Has a bottom has been found?
Gold and silver consolidated their new uptrends, with gold moving ahead while silver moved sideways. In European markets this morning gold was at $1787, up $22 on the week, and silver at $20.10, down 20 cents. Comex trade in the gold contract was light, while in silver it was slightly better.
How confident can we be that gold, and therefore silver, has found a bottom? The next chart shows the technical position.
Not only has a textbook flag appeared to have completed between $2070 and $1680, but the price is breaking up out of the tight down channel that followed from the last attempt on $2070 in March this year, ending at $1680 on 21 July. Furthermore, as our next chart shows Comex open interest is at the lowest for a year. This indicates that the Swaps (mostly bullion bank traders on the short tack) have reduced their shorts as much as they are likely to.
They also have managed to reduce the value of their shorts to the lowest level since June 2019. This is our next chart.
How much more selling is there to come from the longs? Well, the hedge funds (Managed Money) are now net short, which is unusually bullish from a contrarian point of view. This is next.
We used to call hedge funds the Masters of the Universe in the 1990s, but their track record in gold futures exposes them as extraordinarily inept as a class. They are long at the tops and short at the bottoms — every time. Combined with our other indicators, this is a bullish confirmation.
In the real world of physical gold, buyers have been profiting from this paper nonsense.
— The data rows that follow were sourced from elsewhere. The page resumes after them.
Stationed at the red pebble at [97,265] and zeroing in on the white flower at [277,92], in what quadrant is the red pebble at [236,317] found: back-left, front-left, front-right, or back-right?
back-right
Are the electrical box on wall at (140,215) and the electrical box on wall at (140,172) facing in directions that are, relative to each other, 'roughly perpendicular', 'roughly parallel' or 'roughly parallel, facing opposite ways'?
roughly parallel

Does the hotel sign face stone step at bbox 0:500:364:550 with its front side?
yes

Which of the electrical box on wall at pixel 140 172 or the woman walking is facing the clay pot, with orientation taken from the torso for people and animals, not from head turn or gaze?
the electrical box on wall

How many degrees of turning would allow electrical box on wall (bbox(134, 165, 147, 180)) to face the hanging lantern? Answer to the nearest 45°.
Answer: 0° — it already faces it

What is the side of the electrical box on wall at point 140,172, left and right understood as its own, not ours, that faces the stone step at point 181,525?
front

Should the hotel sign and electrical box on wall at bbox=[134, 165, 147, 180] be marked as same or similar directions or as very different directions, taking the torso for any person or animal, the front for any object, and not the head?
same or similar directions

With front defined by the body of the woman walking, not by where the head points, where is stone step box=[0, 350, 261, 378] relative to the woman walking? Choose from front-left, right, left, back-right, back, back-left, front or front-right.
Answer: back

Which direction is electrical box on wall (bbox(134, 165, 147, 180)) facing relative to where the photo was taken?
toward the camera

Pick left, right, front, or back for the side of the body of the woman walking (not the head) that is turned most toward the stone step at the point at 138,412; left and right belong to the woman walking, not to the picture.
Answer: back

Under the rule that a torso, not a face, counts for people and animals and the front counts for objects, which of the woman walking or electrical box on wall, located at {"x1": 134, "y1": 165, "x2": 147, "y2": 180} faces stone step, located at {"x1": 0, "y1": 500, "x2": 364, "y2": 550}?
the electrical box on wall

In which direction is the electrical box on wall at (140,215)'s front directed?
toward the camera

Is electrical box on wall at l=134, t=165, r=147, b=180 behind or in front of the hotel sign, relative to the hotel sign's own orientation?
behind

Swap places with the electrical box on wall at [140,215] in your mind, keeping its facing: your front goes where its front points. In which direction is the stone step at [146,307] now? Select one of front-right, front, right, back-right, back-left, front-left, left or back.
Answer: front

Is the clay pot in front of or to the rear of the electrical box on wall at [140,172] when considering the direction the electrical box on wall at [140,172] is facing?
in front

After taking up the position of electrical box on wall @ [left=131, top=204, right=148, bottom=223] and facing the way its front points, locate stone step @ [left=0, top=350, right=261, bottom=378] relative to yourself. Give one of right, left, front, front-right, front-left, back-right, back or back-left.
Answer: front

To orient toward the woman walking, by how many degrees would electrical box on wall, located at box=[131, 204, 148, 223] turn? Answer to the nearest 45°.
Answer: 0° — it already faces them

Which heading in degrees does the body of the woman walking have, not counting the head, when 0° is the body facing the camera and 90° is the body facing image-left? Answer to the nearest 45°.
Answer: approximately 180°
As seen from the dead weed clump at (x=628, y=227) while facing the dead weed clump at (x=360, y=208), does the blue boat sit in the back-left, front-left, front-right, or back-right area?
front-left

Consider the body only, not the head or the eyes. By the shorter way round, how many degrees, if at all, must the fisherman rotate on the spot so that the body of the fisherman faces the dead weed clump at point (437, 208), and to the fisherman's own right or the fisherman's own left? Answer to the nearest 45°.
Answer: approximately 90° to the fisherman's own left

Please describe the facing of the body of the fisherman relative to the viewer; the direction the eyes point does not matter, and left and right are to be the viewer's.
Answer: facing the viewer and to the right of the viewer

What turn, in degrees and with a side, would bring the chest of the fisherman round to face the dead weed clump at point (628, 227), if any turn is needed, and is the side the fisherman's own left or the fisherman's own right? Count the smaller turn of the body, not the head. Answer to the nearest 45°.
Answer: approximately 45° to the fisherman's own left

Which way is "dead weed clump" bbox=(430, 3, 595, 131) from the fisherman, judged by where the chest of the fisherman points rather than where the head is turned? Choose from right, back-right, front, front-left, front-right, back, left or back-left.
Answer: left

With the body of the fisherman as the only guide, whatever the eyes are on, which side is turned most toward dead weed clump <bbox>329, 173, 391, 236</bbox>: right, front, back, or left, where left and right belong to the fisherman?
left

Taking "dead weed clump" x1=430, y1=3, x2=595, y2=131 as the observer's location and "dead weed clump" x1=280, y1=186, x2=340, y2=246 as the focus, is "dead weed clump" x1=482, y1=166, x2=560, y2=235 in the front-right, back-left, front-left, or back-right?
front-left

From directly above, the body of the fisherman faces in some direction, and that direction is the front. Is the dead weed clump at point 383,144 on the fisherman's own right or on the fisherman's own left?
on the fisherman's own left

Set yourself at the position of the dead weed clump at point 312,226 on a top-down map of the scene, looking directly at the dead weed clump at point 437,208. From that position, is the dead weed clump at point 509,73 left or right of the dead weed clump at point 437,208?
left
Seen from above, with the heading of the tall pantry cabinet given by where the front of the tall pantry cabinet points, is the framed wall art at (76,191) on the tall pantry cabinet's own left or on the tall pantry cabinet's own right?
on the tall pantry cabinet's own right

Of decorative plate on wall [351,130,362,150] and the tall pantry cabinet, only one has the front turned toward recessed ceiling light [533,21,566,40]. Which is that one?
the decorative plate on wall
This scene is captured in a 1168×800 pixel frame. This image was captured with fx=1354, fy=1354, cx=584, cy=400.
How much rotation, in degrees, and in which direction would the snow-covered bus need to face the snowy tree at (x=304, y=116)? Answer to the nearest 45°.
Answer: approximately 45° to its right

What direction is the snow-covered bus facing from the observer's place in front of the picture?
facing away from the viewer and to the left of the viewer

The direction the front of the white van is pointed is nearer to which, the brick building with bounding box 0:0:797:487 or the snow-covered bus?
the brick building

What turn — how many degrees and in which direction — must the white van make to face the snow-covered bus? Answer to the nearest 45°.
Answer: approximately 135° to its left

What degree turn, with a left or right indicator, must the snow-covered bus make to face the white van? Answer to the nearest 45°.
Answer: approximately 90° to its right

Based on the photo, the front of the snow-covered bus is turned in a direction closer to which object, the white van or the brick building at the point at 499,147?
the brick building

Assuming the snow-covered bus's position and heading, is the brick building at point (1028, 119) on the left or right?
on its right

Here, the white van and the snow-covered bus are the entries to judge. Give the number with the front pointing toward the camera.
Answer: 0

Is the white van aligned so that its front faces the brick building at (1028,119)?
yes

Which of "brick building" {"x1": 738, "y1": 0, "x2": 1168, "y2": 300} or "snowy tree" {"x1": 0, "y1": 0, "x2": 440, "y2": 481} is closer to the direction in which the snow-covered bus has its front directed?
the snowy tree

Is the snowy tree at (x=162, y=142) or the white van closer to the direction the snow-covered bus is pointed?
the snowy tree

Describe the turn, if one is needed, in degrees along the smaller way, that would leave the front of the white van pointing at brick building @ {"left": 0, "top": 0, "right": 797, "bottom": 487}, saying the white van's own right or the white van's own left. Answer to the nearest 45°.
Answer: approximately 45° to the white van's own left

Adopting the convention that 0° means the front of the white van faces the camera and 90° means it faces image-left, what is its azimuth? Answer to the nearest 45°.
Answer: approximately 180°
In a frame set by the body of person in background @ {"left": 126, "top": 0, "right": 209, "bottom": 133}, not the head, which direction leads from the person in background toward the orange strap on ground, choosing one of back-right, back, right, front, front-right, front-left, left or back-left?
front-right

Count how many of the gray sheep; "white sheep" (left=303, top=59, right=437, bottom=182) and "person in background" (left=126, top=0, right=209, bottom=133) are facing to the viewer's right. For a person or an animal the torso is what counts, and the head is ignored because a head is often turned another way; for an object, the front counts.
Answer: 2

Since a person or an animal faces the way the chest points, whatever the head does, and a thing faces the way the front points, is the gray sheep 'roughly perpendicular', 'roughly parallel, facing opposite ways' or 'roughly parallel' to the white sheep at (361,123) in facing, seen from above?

In the last five trading sessions, 26,006 Comex contracts have been stood for delivery (2,600,600 ounces, 80.89 tonnes) — high by any standards. This is only slightly less than for the whole of July. And while Russian and Chinese mined gold are not available, we find that according to the World Gold Council this morning, central banks added 59 tonnes to their reserves last month.
In this crazy world, the Bank of England was the latest to raise its key lending rate by 50 basis points to 1.75%. It warned Brits that inflation would hit 13.3% later this year. If the rate of interest is compensation for loss of purchasing power, then the BoE is 11.5% behind the curve.
One is tempted on this evidence to bracket the monetary knowledge of the MPC with the trading skills of the hedge funds. But perhaps we should give the MPC the benefit of the doubt. After all, announcements from central banks are public relations designed to persuade us the real enemy is not consumer price inflation, but recession.
The charts are telling us the way to navigate through this craziness is to just buy physical gold.